1- İsrail ve İran arasında ateşkesin derhal başlatılması ve krizin diplomatik yollarla çözülmesi gerektiğinin vurgulanması.

2- BMGK’nın daimi üyesi olan beş ülkenin, ateşkesin uygulanmasını uzaktan denetlemesi ve ateşkesin ihlali durumunda BMGK’ya rapor vermesi.

3- ABD-İran nükleer müzakerelerinin derhal yeniden başlatılması, İran'ın nükleer programıyla ilgili endişelerin giderilmesi ve bu konuda gerekli şeffaflığın sağlanması, Tahran'ın nükleer enerjinin barışçıl kullanımından yararlanma hakkının saygı görmesi.

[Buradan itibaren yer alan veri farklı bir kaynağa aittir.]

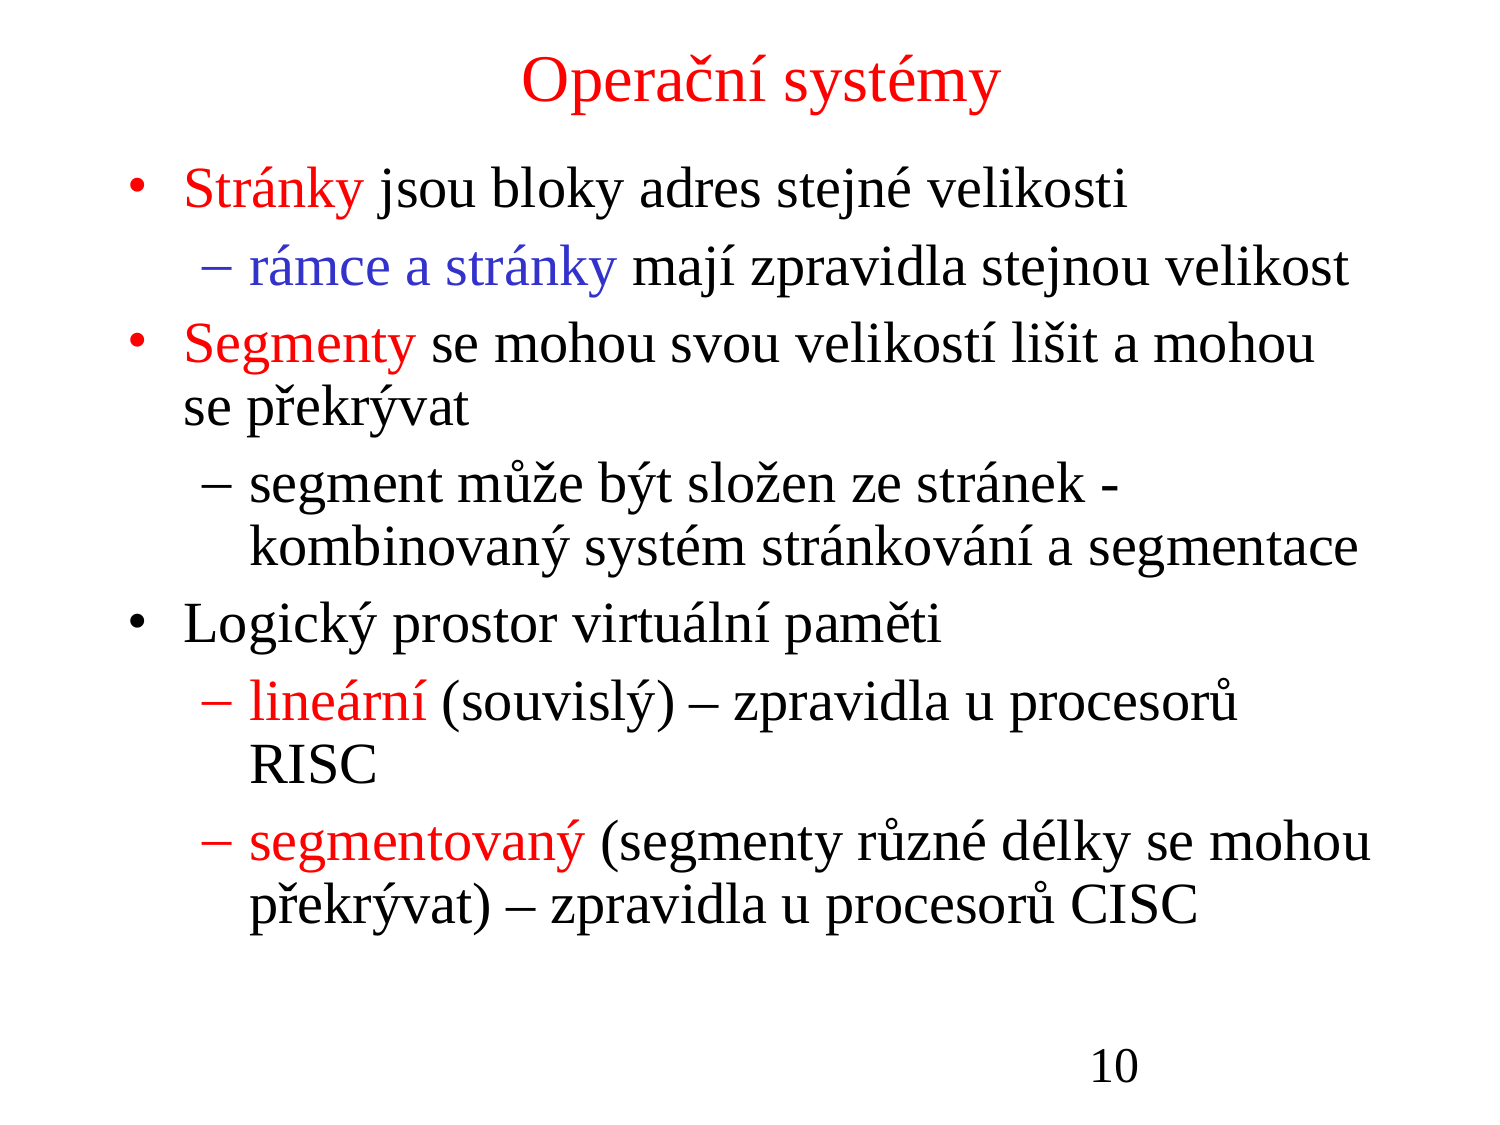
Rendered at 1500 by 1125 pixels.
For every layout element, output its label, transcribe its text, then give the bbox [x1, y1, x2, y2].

4- Nükleer savaşların önlenmesi ve uluslararası anlaşmalara uyulması, güç kullanımı veya nükleer tesislerin hedef alınmaması gerektiği konusunda BMGK’nın tutumunun vurgulanması.

5- BMGK’nın bölgesel barışa yönelik güven artırıcı bir adım olarak Ortadoğu'nun istisnasız olarak tüm nükleer silahlardan arındırılması için önümüzdeki sonbaharda yapılacak BM Genel Kurul oturumu öncesinde müzakerelere başlanması konusunda bir karar almaya ve Filistin-İsrail çatışmasını çözerek Ortadoğu'da bölgesel bir güvenlik yapısı oluşturmaya çağırılması.

*Bu analiz Şarku’l Avsat tarafından Independent Arabia’dan çevrilmiştir.